President Biden has tried pleading, cajoling and coaxing Americans to get vaccinated against the coronavirus. Now he could require some of them to do it.

As the federal government’s chief executive — essentially, the boss of a very large corporation funded by taxpayers — he is expected to announce Thursday that federal employees will need to get vaccinated or face regular testing for the coronavirus.

It’s unclear when the rules would take effect, or exactly which federal employees would be affected. There are an estimated 4.3 million federal workers, including more than 1.4 million uniformed military personnel, not to mention millions more federal contractors.

Such a requirement could land heavily in California, which has the most federal workers outside of the Washington, D.C., area, according to the U.S. Office of Personnel Management.

The White House has been wary of any kind of vaccine requirements, preferring to focus on making the shots easily accessible and nudging people toward getting inoculated. But the spread of the more contagious Delta variant, and many Americans’ entrenched unwillingness to get their shots, has led officials to consider stiffer measures.

The Department of Veterans Affairs announced its own vaccine requirement this week for the agency’s healthcare workers and gave them eight weeks to comply.

Similar steps are also being taken by private companies and local governments. Los Angeles announced Tuesday that city workers would need to submit proof of vaccination or undergo weekly testing.

“We need unvaccinated Angelenos to stop dragging their feet,” City Council President Nury Martinez said. “As the largest employer in the city of Los Angeles, this is us doing our part.”

Katrina Taormina draws the Pfizer COVID-19 vaccine into a syringe at a high school in New York on Tuesday.

(Mark Lennihan / Associated Press)

Google said Wednesday that it would require its employees to get vaccinated before returning to the company’s offices around the world.

Mandates or vaccine passports have been controversial ideas, especially with some Republicans and right-wing commentators dialing up the outrage over heavy-handed government initiatives.

Centers for Disease Control and Prevention Director Dr. Rochelle Walensky said Wednesday that some people are “sort of allergic” to mandates of any kind.

“I don’t want to turn them off,” she said in an interview with Dr.
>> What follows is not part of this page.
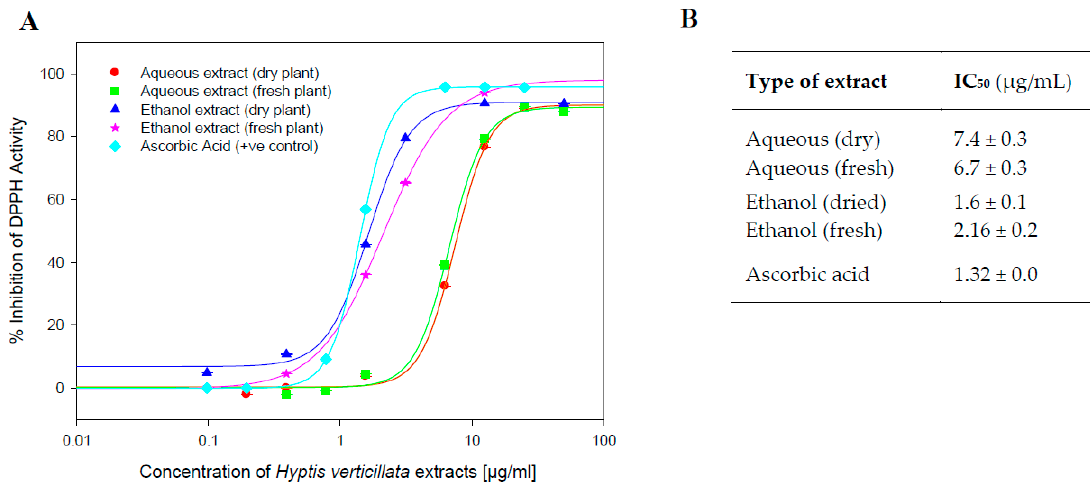
Figure 2. ( A ) DPPH antioxidant assay for H. verticillata extracts. Antioxidant capacity was determined in the presence of varying concentrations of reconstituted freeze-dried aqueous extracts and ethanol extracts of H. verticillata from both fresh and dry aerial plant material ranging from 0.097 to 50 µg/mL, as described in the Materials and Methods section. Positive control activity was determined in the presence of varying concentrations of known antioxidant, ascorbic acid, ranging from 0.097 to 50 µg/mL. Data are expressed as Mean Percentage Antioxidant Activity (% Inhibition of DPPH) for duplicate assays for at least two independent experiments. ( B ) Summary of results.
Marc Siegel on SiriusXM’s “Doctor Radio Reports.”

Her agency already faced some backlash on Tuesday when it recommended that people wear masks indoors in public settings in areas where COVID-19 is surging, even though it does not have the authority to require Americans to follow its guidance.

Walensky said that requiring vaccines at this point could be tricky because the Food and Drug Administration has authorized them only on an emergency basis and the full approval process could last several more months.

However, she added that she would “endorse any way that we can get more people vaccinated to prevent severe disease and death.”

Jennifer Nuzzo, an epidemiologist at the Johns Hopkins Center for Health Security, said she worried earlier this year that vaccine mandates could backfire.

“We’re at a different place than we were then,” she said. “I can see employers deciding, we have to get back to business.”

She said it was particularly important to require healthcare workers or nursing home employees to get their shots.

“It’s just simply too risky to not have staff in those places vaccinated,” Nuzzo said.

Frank Luntz, a Republican pollster who has been conducting focus groups with unvaccinated people, said mandates could prove effective even if they generate discontent.

“If we require kids to be vaccinated for lots of childhood illnesses before being allowed to attend school, we should be able to require adults to be vaccinated in certain clearly defined situations,” he said. “Would it make lots of people angry? Definitely. But would it work? Absolutely.”

The country remains just shy of Biden’s goal to have 70% of adults receive at least one shot by July 4, a reflection of how difficult it can be to reach and convince holdouts.

“What we have now is a pandemic of the unvaccinated,” Biden said after touring a Mack Trucks facility in Pennsylvania. “Please, please, please, if you’re not vaccinated, protect yourself and the children out there.”

The White House highlighted a glimmer of progress on Wednesday, saying nearly 500,000 people received their first dose of a vaccine, the highest number since the beginning of the month.